I remember when I pierced my ear the second time my mother said that's a prelude to getting a tattoo. I didn't agree with her. I didn't agree with her. I decided that I would do it anyway and wear a second earring in that ear. And that was okay but there are certain things that you say to your kid. Like my son just chose his Gmail name and he decided to use his whole name like his first, middle and last name because it showed up no one else had it. And that is a lot of letters to type in, he's got a long name to type into Gmail all this time. And I asked him, "You may have a lifetime of signing into things with your Gmail address. Do you really want to be typing all those letters?" He said, "yes."
When he chose his avatar for Google he took a million pictures of himself. He's ten years old and he opted to have one of those executive pictures leaning way back for lots of like authority and alpha maleness. And I asked him, "You're ten years old don't you want to be like a little cuter and more childlike?" And he said, "Absolutely not. I'm going with the executive picture." And that was a good strategic decision for him I think, a good artistic decision for him. Empowering our kids to think like artists, to think like writers, to think like novelists. They are creating an avatar online. You don't want to be like you don't necessarily want to be some Pollyanna avatar who only posts great things about her life, or maybe you do. Or do you show up all the time vague looking and writing sad sap posts and talking really vulnerably like a memoirist. Maybe. But those are choices that have consequences. And at that level of detail, kids by the way, we all do it in our lives with Facebook. Anyway, that level of detail you teach kids.
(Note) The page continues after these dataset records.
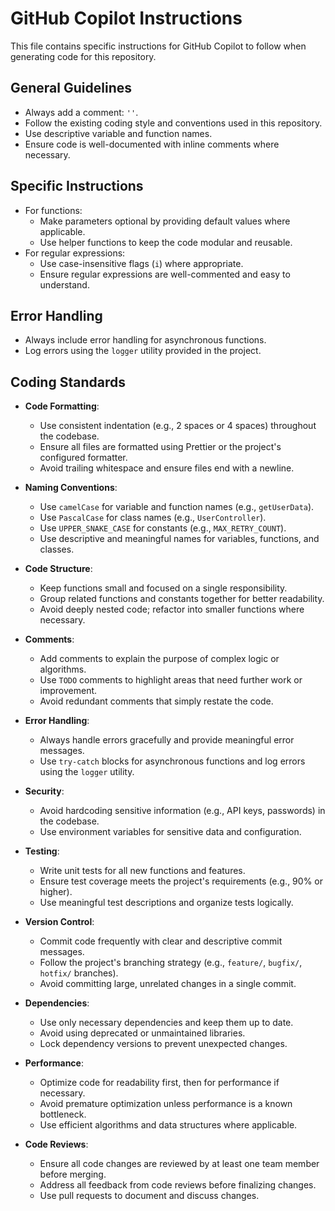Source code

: # GitHub Copilot Instructions

This file contains specific instructions for GitHub Copilot to follow when generating code for this repository.

## General Guidelines

- Always add a comment: `''`.
- Follow the existing coding style and conventions used in this repository.
- Use descriptive variable and function names.
- Ensure code is well-documented with inline comments where necessary.

## Specific Instructions

- For functions:
  - Make parameters optional by providing default values where applicable.
  - Use helper functions to keep the code modular and reusable.
- For regular expressions:
  - Use case-insensitive flags (`i`) where appropriate.
  - Ensure regular expressions are well-commented and easy to understand.

## Error Handling

- Always include error handling for asynchronous functions.
- Log errors using the `logger` utility provided in the project.

## Coding Standards

- **Code Formatting**:

  - Use consistent indentation (e.g., 2 spaces or 4 spaces) throughout the codebase.
  - Ensure all files are formatted using Prettier or the project's configured formatter.
  - Avoid trailing whitespace and ensure files end with a newline.

- **Naming Conventions**:

  - Use `camelCase` for variable and function names (e.g., `getUserData`).
  - Use `PascalCase` for class names (e.g., `UserController`).
  - Use `UPPER_SNAKE_CASE` for constants (e.g., `MAX_RETRY_COUNT`).
  - Use descriptive and meaningful names for variables, functions, and classes.

- **Code Structure**:

  - Keep functions small and focused on a single responsibility.
  - Group related functions and constants together for better readability.
  - Avoid deeply nested code; refactor into smaller functions where necessary.

- **Comments**:

  - Add comments to explain the purpose of complex logic or algorithms.
  - Use `TODO` comments to highlight areas that need further work or improvement.
  - Avoid redundant comments that simply restate the code.

- **Error Handling**:

  - Always handle errors gracefully and provide meaningful error messages.
  - Use `try-catch` blocks for asynchronous functions and log errors using the `logger` utility.

- **Security**:

  - Avoid hardcoding sensitive information (e.g., API keys, passwords) in the codebase.
  - Use environment variables for sensitive data and configuration.

- **Testing**:

  - Write unit tests for all new functions and features.
  - Ensure test coverage meets the project's requirements (e.g., 90% or higher).
  - Use meaningful test descriptions and organize tests logically.

- **Version Control**:

  - Commit code frequently with clear and descriptive commit messages.
  - Follow the project's branching strategy (e.g., `feature/`, `bugfix/`, `hotfix/` branches).
  - Avoid committing large, unrelated changes in a single commit.

- **Dependencies**:

  - Use only necessary dependencies and keep them up to date.
  - Avoid using deprecated or unmaintained libraries.
  - Lock dependency versions to prevent unexpected changes.

- **Performance**:

  - Optimize code for readability first, then for performance if necessary.
  - Avoid premature optimization unless performance is a known bottleneck.
  - Use efficient algorithms and data structures where applicable.

- **Code Reviews**:
  - Ensure all code changes are reviewed by at least one team member before merging.
  - Address all feedback from code reviews before finalizing changes.
  - Use pull requests to document and discuss changes.
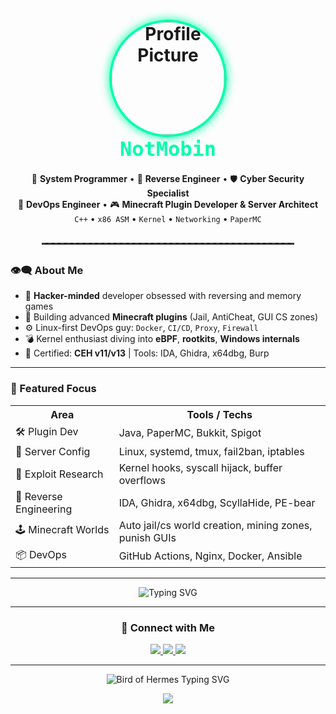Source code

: <h1 align="center">
  <img src="https://i.pinimg.com/736x/69/72/ff/6972ff594cce4bc0113ece46510a9749.jpg" width="180px" style="border-radius: 50%; border: 4px solid #00ffaa; box-shadow: 0 0 15px #00ffaa;" alt="Profile Picture"><br>
  <b><code style="font-size: 32px; color: #00ffaa;">NotMobin</code></b>
</h1>

<p align="center">
  🧠 <b>System Programmer</b> • 🧩 <b>Reverse Engineer</b> • 🛡️ <b>Cyber Security Specialist</b><br>
  🧱 <b>DevOps Engineer</b> • 🎮 <b>Minecraft Plugin Developer & Server Architect</b><br>
  <code>C++</code> • <code>x86 ASM</code> • <code>Kernel</code> • <code>Networking</code> • <code>PaperMC</code>
</p>

<hr style="border: none; border-top: 2px dashed #444; width: 80%; margin: 30px auto;">

<h3>👁️‍🗨️ About Me</h3>

<ul>
  <li>🔬 <b>Hacker-minded</b> developer obsessed with reversing and memory games</li>
  <li>🌌 Building advanced <b>Minecraft plugins</b> (Jail, AntiCheat, GUI CS zones)</li>
  <li>⚙️ Linux-first DevOps guy: <code>Docker</code>, <code>CI/CD</code>, <code>Proxy</code>, <code>Firewall</code></li>
  <li>💣 Kernel enthusiast diving into <b>eBPF</b>, <b>rootkits</b>, <b>Windows internals</b></li>
  <li>🧠 Certified: <b>CEH v11/v13</b> | Tools: IDA, Ghidra, x64dbg, Burp</li>
</ul>

---

<h3>🚀 Featured Focus</h3>

<table>
  <tr>
    <th>Area</th>
    <th>Tools / Techs</th>
  </tr>
  <tr>
    <td>🛠️ Plugin Dev</td>
    <td>Java, PaperMC, Bukkit, Spigot</td>
  </tr>
  <tr>
    <td>🧱 Server Config</td>
    <td>Linux, systemd, tmux, fail2ban, iptables</td>
  </tr>
  <tr>
    <td>🔬 Exploit Research</td>
    <td>Kernel hooks, syscall hijack, buffer overflows</td>
  </tr>
  <tr>
    <td>🔧 Reverse Engineering</td>
    <td>IDA, Ghidra, x64dbg, ScyllaHide, PE-bear</td>
  </tr>
  <tr>
    <td>🕹️ Minecraft Worlds</td>
    <td>Auto jail/cs world creation, mining zones, punish GUIs</td>
  </tr>
  <tr>
    <td>📦 DevOps</td>
    <td>GitHub Actions, Nginx, Docker, Ansible</td>
  </tr>
</table>

---

<div align="center">
  <img src="https://readme-typing-svg.demolab.com?lines=Minecraft+Server+Architect;DevOps+%2F+Reverse+Engineer;Cyber+Security+Fanatic;C%2B%2B+%7C+Java+%7C+Kernel+Dev;Always+Mining+Into+Memory!&font=Fira+Code&center=true&width=900&height=50&duration=3000&pause=1000&color=00ffaa" alt="Typing SVG"/>
</div>

---

<h3 align="center">🧭 Connect with Me</h3>

<p align="center">
  <a href="mailto:mobin.abasbo@gmail.com">
    <img src="https://img.shields.io/badge/Email-mobin.abasbo@gmail.com-D14836?style=for-the-badge&logo=gmail&logoColor=white">
  </a>
  <a href="https://discord.com/users/335847967938445323" target="_blank">
    <img src="https://lanyard.cnrad.dev/api/335847967938445323?bg=transparent&idleMessage=Sleeping...&borderRadius=15px">
  </a>
  <a href="https://t.me/mobinnot" target="_blank">
    <img src="https://img.shields.io/badge/Telegram-@mobinnot-2CA5E0?style=for-the-badge&logo=telegram&logoColor=white">
  </a>
</p>

---

<p align="center">
  <img src="https://readme-typing-svg.demolab.com/?lines=The+Bird+of+Hermes+is+My+Name;Eating+My+Wings+to+Make+Me+Tame&font=Fira+Code&center=true&width=600&height=50&duration=3000&pause=1000&color=FF4444" alt="Bird of Hermes Typing SVG"/>
</p>

<p align="center">
  <img src="https://capsule-render.vercel.app/api?type=waving&color=00ffaa&height=100&section=footer"/>
</p>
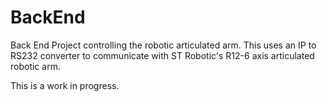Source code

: BackEnd
=======

Back End Project controlling the robotic articulated arm. This uses an IP to RS232 converter to communicate with ST Robotic's R12-6 axis articulated robotic arm.

This is a work in progress.
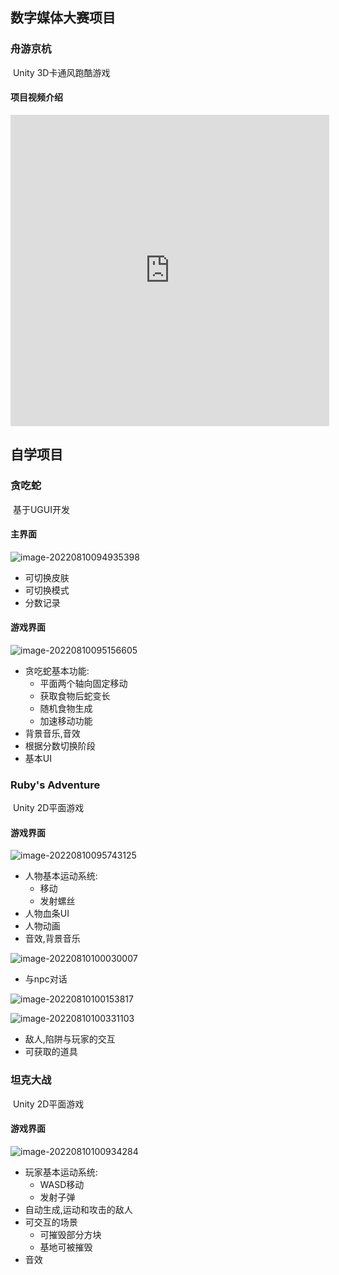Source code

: ## 数字媒体大赛项目



### 舟游京杭

​	Unity 3D卡通风跑酷游戏



#### 项目视频介绍

<iframe height=498 width=510 src='https://player.youku.com/embed/XNTg5MjQ4ODM3Ng==' frameborder=0 'allowfullscreen'></iframe>



## 自学项目



### 贪吃蛇

​	基于UGUI开发

#### 主界面

![image-20220810094935398](https://jupiter-typora-pic.oss-cn-shanghai.aliyuncs.com/image-20220810094935398.png)

- 可切换皮肤
- 可切换模式
- 分数记录



#### 游戏界面

![image-20220810095156605](https://jupiter-typora-pic.oss-cn-shanghai.aliyuncs.com/image-20220810095156605.png)

- 贪吃蛇基本功能:
  - 平面两个轴向固定移动
  - 获取食物后蛇变长
  - 随机食物生成
  - 加速移动功能
- 背景音乐,音效
- 根据分数切换阶段
- 基本UI





### Ruby's Adventure

​	Unity 2D平面游戏



#### 游戏界面

![image-20220810095743125](https://jupiter-typora-pic.oss-cn-shanghai.aliyuncs.com/image-20220810095743125.png)

- 人物基本运动系统:
  - 移动
  - 发射螺丝
- 人物血条UI
- 人物动画
- 音效,背景音乐

![image-20220810100030007](https://jupiter-typora-pic.oss-cn-shanghai.aliyuncs.com/image-20220810100030007.png)

- 与npc对话

  

![image-20220810100153817](https://jupiter-typora-pic.oss-cn-shanghai.aliyuncs.com/image-20220810100153817.png)

![image-20220810100331103](https://jupiter-typora-pic.oss-cn-shanghai.aliyuncs.com/image-20220810100331103.png)

- 敌人,陷阱与玩家的交互
- 可获取的道具





### 坦克大战

​	Unity 2D平面游戏



#### 游戏界面

![image-20220810100934284](https://jupiter-typora-pic.oss-cn-shanghai.aliyuncs.com/image-20220810100934284.png)

- 玩家基本运动系统:
  - WASD移动
  - 发射子弹
- 自动生成,运动和攻击的敌人
- 可交互的场景
  - 可摧毁部分方块
  - 基地可被摧毁
- 音效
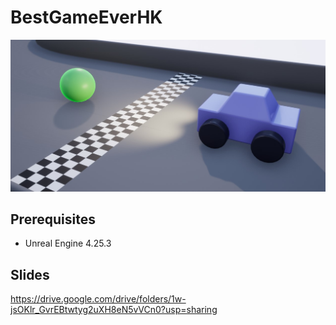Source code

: BestGameEverHK
===

![Screenshot](Screenshot.jpg)

## Prerequisites

- Unreal Engine 4.25.3

## Slides

https://drive.google.com/drive/folders/1w-jsOKlr_GvrEBtwtyg2uXH8eN5vVCn0?usp=sharing
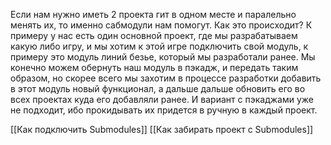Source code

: Если нам нужно иметь 2 проекта гит в одном месте и паралельно менять их, то именно сабмодули нам помогут.
Как это происходит?
К примеру у нас есть один основной проект, где мы разрабатываем какую либо игру, и мы хотим к этой игре подключить свой модуль, к примеру это модуль линий безье, который мы разработали ранее. Мы конечно можем обернуть наш модуль в пэкадж, и передать таким образом, но скорее всего мы захотим в процессе разработки добавить в этот модуль новый функционал, а дальше дальше обновить его во всех проектах куда его добавляли ранее. И вариант с пэкаджами уже не подходит, ибо прокидывать их придется в ручную в каждый проект.

[[Как подключить Submodules]]
[[Как забирать проект с Submodules]]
Should kids be on social media? The kneejerk reaction, for some parents, is to control what they do. But journalist Virginia Heffernan thinks that how children and teenagers use social media is how we all use social media — we're just too proud to admit it. Those of us that use social media inevitably are painting an avatar of personality online, testing what works and what doesn't, and through fine-tuning our own selves in the process. It is absolutely true that you can fall victim to narcissism if you follow the "like" economy to its fullest, but a healthy attitude towards social media can lead to some old-fashioned self-exploration that many older folks may have forgotten about. Because young people know... perhaps more than adults... that you have to try on a lot of metaphorical hats before you find the one that fits. Virginia Heffernan's latest book is Magic and Loss: The Internet as Art.